▸ Prompt:
Go through the data below and return each line containing the word "lines".

..............................

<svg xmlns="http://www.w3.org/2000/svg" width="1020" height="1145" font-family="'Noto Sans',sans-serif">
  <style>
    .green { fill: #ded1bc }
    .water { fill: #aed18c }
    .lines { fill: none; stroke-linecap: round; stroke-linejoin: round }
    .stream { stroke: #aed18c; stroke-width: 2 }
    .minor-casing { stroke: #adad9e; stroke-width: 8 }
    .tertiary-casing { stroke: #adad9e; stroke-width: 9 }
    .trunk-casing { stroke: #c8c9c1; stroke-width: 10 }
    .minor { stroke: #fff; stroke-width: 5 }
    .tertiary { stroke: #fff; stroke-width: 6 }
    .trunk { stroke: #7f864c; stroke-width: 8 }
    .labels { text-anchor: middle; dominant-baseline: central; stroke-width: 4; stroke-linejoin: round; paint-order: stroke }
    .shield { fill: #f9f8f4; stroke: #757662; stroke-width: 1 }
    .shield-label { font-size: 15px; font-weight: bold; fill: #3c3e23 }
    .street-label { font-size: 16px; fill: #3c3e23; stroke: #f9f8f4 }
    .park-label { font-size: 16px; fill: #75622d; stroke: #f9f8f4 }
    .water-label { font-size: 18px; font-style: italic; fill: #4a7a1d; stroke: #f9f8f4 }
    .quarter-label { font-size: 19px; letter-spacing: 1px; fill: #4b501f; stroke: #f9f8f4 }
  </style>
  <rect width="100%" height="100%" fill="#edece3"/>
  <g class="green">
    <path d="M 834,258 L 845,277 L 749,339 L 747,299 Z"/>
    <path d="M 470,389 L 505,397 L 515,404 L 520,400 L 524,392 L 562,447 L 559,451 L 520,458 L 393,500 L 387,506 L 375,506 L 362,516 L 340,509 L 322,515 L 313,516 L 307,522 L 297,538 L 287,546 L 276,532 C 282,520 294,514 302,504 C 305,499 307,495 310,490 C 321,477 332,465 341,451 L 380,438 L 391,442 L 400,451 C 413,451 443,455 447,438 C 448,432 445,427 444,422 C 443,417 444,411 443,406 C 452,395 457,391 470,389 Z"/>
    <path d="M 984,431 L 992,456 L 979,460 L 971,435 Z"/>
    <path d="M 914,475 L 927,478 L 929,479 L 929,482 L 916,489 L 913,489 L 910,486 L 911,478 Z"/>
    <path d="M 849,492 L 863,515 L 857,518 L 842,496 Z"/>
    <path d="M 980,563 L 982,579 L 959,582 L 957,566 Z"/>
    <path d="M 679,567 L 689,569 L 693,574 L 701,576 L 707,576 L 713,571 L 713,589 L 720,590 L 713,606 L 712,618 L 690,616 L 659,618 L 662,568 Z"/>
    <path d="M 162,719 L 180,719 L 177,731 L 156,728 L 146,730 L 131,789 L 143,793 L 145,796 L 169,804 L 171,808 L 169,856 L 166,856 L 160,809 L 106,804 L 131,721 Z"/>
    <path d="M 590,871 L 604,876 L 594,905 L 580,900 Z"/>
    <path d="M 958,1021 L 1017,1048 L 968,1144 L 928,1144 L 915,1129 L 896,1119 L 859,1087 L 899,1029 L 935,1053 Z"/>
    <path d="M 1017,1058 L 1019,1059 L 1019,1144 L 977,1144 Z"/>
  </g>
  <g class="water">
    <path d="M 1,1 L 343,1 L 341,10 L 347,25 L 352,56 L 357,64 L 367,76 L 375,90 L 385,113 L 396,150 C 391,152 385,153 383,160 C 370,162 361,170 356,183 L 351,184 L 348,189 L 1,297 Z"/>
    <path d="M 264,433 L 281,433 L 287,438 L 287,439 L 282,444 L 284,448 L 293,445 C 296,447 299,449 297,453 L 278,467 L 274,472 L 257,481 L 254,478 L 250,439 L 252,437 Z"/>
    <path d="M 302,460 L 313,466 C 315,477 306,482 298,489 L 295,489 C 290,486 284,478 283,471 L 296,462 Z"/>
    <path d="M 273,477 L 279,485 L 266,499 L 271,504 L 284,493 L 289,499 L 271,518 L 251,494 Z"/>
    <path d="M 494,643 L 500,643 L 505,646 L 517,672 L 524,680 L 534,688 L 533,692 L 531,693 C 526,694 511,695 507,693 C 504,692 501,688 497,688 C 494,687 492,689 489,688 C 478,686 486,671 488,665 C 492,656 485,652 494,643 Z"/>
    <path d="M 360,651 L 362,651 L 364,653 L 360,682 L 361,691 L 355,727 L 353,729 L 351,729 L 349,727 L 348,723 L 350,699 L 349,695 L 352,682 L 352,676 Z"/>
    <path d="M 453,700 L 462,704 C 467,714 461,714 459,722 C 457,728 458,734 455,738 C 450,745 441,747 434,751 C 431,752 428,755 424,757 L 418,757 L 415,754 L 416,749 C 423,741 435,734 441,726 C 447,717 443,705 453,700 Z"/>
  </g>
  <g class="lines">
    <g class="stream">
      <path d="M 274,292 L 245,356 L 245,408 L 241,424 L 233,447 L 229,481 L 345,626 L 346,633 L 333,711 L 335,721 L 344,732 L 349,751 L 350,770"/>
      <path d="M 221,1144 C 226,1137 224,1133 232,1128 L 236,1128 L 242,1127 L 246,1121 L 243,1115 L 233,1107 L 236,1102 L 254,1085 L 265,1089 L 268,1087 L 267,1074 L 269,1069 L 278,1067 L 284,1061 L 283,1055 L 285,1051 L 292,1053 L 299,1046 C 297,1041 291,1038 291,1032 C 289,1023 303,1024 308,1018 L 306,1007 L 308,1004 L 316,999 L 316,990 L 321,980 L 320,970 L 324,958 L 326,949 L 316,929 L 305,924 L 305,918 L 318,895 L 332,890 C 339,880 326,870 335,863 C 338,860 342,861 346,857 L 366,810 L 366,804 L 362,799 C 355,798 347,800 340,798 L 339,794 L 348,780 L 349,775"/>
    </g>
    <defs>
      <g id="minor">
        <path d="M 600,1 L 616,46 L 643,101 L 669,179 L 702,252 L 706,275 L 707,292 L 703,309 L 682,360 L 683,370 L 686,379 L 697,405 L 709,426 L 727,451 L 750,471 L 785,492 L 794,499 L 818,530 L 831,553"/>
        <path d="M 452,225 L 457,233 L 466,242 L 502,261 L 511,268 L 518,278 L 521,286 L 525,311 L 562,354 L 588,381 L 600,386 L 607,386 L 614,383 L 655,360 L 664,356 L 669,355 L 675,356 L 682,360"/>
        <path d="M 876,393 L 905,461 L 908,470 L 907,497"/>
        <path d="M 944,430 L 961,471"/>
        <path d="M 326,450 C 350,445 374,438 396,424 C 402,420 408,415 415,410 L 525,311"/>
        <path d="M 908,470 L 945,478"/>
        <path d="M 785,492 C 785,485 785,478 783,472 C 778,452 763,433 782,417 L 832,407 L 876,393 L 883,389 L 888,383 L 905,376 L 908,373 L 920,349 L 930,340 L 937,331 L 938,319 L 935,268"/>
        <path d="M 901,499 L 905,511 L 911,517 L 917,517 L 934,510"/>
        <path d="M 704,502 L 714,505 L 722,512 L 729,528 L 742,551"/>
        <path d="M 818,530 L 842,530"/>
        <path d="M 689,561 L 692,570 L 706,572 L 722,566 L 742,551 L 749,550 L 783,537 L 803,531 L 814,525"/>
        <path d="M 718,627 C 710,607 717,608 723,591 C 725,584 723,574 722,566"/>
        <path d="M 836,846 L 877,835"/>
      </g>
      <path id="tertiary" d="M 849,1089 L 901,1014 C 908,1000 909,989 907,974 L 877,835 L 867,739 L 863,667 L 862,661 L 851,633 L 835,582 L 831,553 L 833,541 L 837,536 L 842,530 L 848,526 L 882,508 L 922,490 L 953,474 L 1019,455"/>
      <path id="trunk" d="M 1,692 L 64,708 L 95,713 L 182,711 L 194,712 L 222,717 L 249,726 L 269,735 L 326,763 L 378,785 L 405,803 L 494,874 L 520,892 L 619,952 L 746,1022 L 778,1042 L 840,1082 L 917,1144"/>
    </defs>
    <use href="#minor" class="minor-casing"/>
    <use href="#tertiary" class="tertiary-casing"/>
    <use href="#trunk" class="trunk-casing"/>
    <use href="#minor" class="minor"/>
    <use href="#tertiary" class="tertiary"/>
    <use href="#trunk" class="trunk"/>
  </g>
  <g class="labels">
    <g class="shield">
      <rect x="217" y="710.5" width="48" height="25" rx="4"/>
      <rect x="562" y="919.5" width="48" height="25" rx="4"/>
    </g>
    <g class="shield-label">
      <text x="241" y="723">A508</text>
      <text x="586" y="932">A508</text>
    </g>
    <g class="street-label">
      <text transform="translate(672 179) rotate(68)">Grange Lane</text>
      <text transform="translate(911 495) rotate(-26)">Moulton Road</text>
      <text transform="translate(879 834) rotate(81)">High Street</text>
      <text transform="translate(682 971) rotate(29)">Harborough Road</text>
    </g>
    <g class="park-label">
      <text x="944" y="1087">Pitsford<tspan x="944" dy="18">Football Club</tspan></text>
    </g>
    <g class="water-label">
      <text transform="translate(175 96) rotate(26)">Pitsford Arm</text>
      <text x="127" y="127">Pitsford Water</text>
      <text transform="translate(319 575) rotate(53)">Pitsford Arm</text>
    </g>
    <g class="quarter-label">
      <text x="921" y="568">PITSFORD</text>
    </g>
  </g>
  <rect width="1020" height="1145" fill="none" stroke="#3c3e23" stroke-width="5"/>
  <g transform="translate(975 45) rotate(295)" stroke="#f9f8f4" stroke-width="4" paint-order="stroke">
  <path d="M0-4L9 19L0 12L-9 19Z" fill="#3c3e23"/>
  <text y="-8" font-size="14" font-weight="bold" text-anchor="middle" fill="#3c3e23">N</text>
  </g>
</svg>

..............................

▸ Solution to the problem:
    .lines { fill: none; stroke-linecap: round; stroke-linejoin: round }
  <g class="lines">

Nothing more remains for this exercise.